**Document passage**

________

UNITED STATES DISTRICT COURT FOR THE DISTRICT OF COLUMBIA


December 19, 1984

MARGARET M. FITZGERALD, Plaintiff,
v.
SHANNON & LUCHS CO., et al., Defendants

The opinion of the court was delivered by: OBERDORFER

MEMORANDUM

 Plaintiff is a real estate agent who was a party to an "Independent Contractor Agreement" with the defendant, Shannon & Luchs Company, a real estate brokerage firm. Plaintiff found a buyer for a house whose owner had offered a $5,000 "bonus" to any "selling agent" who successfully negotiated a sale of the house. Shannon & Luchs collected the $5,000 bonus promised by the seller. Treating the bonus as a standard commission fee, Shannon & Luchs retained a substantial portion of the $5,000 and gave the plaintiff her usual percentage. Plaintiff, however, claims that she is entitled to the full $5,000, and has brought this suit in an effort to enforce her claim. Jurisdiction is assertedly by diversity. However, the plaintiff meets the jurisdictional amount for diversity, if at all, only because she has asserted a claim for punitive damages of $75,000.

________

**Given instruction 1**
Which terms does the court memorandum set inside quotation marks? Give each one.

________

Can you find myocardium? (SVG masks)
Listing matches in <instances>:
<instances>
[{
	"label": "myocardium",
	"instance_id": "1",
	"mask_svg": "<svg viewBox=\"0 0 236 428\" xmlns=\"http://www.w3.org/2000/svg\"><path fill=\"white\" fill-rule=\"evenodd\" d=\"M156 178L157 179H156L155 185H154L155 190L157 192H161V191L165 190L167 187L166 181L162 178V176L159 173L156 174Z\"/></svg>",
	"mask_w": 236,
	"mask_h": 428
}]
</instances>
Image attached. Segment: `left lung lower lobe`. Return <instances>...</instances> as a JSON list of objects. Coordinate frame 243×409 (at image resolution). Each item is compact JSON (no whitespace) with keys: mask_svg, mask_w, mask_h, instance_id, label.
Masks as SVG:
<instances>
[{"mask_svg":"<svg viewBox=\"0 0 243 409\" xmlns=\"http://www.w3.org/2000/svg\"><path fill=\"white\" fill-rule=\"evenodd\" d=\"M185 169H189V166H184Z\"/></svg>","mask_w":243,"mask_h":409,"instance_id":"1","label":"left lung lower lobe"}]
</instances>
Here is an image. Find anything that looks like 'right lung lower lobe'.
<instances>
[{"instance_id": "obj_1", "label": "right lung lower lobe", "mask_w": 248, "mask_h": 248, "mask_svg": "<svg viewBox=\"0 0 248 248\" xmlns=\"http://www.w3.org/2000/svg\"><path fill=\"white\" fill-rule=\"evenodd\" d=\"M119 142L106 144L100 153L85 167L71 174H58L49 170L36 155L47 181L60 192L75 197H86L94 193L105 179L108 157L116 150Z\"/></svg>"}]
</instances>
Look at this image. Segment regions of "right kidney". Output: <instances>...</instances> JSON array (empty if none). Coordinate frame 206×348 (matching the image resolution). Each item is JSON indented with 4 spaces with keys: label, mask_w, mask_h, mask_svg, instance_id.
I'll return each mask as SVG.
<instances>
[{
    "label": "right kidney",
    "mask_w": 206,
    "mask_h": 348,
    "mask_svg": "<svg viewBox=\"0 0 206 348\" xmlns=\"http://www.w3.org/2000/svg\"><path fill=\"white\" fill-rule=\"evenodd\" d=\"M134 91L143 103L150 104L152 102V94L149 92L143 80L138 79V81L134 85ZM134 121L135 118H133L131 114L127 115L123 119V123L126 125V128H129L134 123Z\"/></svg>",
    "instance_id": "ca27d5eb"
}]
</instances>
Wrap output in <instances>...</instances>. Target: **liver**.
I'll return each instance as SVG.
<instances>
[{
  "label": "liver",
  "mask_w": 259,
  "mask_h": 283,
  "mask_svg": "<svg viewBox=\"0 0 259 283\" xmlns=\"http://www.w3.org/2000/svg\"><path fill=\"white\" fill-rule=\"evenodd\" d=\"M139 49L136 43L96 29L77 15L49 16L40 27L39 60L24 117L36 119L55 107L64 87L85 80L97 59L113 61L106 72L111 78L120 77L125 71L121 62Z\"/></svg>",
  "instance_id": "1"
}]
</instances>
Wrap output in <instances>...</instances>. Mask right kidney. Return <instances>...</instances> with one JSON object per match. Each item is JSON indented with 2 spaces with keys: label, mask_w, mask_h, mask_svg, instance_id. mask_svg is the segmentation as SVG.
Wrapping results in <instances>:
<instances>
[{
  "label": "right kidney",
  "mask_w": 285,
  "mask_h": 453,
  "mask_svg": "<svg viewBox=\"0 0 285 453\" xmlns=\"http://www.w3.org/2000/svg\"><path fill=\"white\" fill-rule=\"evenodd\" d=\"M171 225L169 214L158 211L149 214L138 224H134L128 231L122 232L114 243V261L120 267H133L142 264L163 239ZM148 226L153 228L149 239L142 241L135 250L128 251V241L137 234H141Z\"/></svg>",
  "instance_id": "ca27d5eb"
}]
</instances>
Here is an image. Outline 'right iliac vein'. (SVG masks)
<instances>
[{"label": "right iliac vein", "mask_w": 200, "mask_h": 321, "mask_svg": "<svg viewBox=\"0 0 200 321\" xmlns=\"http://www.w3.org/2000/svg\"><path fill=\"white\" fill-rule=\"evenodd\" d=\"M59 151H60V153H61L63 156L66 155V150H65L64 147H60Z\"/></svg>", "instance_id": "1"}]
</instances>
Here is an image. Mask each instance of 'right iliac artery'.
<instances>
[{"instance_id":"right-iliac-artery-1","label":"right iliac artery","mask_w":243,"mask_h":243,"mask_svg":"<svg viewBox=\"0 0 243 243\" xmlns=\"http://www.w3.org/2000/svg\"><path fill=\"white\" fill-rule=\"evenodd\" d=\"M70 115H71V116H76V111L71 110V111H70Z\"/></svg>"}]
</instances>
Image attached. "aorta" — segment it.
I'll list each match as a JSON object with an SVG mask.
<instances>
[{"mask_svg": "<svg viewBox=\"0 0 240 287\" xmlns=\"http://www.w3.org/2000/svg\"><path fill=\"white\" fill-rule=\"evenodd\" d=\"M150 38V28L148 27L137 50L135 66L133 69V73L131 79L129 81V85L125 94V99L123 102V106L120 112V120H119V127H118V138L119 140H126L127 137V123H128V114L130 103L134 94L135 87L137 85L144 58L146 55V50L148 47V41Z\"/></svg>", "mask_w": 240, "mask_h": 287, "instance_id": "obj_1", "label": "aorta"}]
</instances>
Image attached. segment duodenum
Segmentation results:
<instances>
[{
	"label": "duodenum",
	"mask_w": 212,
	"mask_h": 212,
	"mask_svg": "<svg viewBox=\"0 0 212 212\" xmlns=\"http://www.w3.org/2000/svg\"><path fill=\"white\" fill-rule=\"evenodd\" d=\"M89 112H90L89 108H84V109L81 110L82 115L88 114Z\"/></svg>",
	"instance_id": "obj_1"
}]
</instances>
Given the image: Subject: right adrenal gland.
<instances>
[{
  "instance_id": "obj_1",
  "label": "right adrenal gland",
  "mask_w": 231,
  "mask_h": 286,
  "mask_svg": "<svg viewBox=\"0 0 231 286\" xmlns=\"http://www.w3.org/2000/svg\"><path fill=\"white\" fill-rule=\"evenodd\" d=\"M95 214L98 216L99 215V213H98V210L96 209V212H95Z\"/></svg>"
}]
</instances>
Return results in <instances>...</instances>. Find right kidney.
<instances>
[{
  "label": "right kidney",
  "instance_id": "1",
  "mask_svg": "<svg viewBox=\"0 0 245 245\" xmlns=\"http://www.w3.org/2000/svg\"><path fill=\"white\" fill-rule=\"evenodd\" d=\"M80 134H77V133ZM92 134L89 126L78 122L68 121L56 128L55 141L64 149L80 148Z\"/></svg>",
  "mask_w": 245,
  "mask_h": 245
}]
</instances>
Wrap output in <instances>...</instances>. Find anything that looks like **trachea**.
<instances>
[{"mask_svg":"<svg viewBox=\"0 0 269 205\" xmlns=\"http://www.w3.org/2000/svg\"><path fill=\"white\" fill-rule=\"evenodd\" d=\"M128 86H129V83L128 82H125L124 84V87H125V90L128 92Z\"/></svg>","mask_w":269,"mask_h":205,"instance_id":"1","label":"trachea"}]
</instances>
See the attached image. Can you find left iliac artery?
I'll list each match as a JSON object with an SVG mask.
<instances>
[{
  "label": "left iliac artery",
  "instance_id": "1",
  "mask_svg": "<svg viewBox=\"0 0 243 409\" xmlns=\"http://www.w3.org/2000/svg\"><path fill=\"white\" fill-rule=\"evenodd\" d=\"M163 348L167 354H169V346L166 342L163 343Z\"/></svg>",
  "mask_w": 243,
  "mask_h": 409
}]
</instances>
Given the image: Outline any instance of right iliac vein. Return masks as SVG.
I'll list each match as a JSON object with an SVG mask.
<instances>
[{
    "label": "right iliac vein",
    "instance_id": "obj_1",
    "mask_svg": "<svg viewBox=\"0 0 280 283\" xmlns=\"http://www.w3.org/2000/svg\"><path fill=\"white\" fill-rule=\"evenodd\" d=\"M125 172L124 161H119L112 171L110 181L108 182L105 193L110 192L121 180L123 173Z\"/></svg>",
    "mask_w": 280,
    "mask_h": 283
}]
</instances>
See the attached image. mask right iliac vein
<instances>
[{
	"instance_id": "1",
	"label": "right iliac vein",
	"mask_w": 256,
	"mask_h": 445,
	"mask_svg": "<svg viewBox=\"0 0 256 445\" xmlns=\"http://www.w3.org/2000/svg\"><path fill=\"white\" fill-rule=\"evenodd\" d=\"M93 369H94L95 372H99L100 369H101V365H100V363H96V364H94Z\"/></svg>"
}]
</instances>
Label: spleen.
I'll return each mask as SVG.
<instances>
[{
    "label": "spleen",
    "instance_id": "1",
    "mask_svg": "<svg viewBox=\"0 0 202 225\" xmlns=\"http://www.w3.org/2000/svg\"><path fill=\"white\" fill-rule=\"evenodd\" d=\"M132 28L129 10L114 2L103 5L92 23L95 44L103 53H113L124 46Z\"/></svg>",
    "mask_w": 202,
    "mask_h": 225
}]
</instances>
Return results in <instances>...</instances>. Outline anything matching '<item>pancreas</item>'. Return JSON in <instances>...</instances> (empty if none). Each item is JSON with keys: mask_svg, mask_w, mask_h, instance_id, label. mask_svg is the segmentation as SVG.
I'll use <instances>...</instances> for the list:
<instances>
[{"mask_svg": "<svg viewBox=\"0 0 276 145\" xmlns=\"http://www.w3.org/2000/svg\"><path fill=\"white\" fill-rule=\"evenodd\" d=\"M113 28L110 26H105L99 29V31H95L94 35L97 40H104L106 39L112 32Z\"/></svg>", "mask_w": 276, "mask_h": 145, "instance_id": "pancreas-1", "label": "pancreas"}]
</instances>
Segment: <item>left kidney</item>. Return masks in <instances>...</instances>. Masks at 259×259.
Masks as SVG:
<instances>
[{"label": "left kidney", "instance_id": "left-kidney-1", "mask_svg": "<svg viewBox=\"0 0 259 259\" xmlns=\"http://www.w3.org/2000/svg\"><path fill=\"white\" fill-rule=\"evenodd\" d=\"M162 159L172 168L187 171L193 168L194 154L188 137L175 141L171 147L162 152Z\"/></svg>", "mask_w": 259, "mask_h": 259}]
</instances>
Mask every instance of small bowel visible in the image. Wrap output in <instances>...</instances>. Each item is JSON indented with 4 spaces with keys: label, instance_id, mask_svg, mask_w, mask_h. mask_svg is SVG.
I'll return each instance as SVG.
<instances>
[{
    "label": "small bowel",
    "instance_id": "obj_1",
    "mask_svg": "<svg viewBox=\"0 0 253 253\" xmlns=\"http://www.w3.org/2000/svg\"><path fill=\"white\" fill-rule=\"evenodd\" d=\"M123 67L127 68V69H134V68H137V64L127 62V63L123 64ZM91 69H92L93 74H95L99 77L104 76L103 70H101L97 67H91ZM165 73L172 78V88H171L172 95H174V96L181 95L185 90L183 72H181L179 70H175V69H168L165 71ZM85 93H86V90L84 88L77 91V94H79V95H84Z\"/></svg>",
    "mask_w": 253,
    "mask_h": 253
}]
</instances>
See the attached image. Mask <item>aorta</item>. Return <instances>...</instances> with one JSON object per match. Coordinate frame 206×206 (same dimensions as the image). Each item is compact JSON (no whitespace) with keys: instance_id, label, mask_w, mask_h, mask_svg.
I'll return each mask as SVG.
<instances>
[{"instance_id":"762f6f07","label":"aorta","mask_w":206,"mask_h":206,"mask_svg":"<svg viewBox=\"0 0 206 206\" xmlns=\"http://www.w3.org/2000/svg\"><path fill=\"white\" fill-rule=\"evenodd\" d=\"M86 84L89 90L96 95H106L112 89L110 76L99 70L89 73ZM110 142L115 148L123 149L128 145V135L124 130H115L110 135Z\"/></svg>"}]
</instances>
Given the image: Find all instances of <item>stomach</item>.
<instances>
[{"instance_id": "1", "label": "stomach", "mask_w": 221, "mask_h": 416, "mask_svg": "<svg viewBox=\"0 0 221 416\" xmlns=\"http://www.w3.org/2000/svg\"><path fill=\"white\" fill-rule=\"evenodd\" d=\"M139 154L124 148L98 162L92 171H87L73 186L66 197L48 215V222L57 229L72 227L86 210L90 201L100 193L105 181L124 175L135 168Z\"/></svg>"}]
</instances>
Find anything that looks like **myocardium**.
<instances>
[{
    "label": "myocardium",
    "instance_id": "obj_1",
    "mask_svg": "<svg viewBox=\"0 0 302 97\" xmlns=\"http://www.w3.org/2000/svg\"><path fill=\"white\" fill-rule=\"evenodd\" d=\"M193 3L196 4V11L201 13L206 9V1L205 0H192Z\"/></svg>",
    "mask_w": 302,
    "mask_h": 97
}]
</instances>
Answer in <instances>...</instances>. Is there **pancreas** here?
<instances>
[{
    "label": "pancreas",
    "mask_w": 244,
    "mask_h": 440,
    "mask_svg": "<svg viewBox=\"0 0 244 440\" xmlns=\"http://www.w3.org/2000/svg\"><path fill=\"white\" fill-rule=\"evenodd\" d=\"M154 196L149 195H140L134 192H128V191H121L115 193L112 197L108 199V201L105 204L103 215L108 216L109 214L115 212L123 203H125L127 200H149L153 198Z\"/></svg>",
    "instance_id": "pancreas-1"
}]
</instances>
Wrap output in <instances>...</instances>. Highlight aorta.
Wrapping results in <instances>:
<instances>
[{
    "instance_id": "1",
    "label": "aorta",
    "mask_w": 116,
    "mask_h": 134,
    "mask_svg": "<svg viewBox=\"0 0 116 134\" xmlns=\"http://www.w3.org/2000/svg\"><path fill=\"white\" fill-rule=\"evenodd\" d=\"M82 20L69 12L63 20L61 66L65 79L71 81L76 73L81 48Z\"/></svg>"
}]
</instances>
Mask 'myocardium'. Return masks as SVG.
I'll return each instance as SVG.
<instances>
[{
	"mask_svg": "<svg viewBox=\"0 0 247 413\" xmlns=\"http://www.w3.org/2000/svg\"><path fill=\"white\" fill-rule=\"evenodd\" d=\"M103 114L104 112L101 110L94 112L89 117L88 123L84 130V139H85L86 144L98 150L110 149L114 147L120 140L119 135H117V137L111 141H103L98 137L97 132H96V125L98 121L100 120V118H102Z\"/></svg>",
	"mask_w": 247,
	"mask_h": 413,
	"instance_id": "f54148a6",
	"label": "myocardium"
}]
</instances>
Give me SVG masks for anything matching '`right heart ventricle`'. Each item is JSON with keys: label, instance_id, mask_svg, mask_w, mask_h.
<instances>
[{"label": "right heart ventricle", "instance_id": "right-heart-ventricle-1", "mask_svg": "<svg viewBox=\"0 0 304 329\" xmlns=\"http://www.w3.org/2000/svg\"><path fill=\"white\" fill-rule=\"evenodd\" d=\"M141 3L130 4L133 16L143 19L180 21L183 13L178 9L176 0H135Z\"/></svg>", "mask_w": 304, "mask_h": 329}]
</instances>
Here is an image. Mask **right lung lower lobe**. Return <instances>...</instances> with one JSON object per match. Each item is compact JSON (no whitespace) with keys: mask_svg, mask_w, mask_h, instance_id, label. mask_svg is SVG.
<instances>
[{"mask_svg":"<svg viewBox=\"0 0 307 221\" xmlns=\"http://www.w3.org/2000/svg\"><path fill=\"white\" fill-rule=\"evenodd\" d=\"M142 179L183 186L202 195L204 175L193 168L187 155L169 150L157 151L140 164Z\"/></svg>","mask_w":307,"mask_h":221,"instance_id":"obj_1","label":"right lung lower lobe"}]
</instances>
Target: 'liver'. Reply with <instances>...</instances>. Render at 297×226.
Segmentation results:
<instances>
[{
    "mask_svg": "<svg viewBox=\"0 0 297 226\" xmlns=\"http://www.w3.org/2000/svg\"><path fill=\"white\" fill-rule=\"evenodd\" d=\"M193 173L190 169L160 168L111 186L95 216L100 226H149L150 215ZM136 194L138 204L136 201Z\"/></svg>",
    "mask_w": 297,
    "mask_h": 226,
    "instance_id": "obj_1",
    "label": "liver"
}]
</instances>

________

**Given instruction 2**
List every line in the entries that contains the string "pancreas".

**Worked solution 1**
"Independent Contractor Agreement", "bonus", "selling agent"

**Worked solution 2**
Return results in <instances>...</instances>. Outline anything matching '<item>pancreas</item>'. Return JSON in <instances>...</instances> (empty if none). Each item is JSON with keys: mask_svg, mask_w, mask_h, instance_id, label. mask_svg is the segmentation as SVG.
[{"mask_svg": "<svg viewBox=\"0 0 276 145\" xmlns=\"http://www.w3.org/2000/svg\"><path fill=\"white\" fill-rule=\"evenodd\" d=\"M113 28L110 26H105L99 29V31H95L94 35L97 40H104L106 39L112 32Z\"/></svg>", "mask_w": 276, "mask_h": 145, "instance_id": "pancreas-1", "label": "pancreas"}]
Answer in <instances>...</instances>. Is there **pancreas** here?
    "label": "pancreas",
    "instance_id": "pancreas-1"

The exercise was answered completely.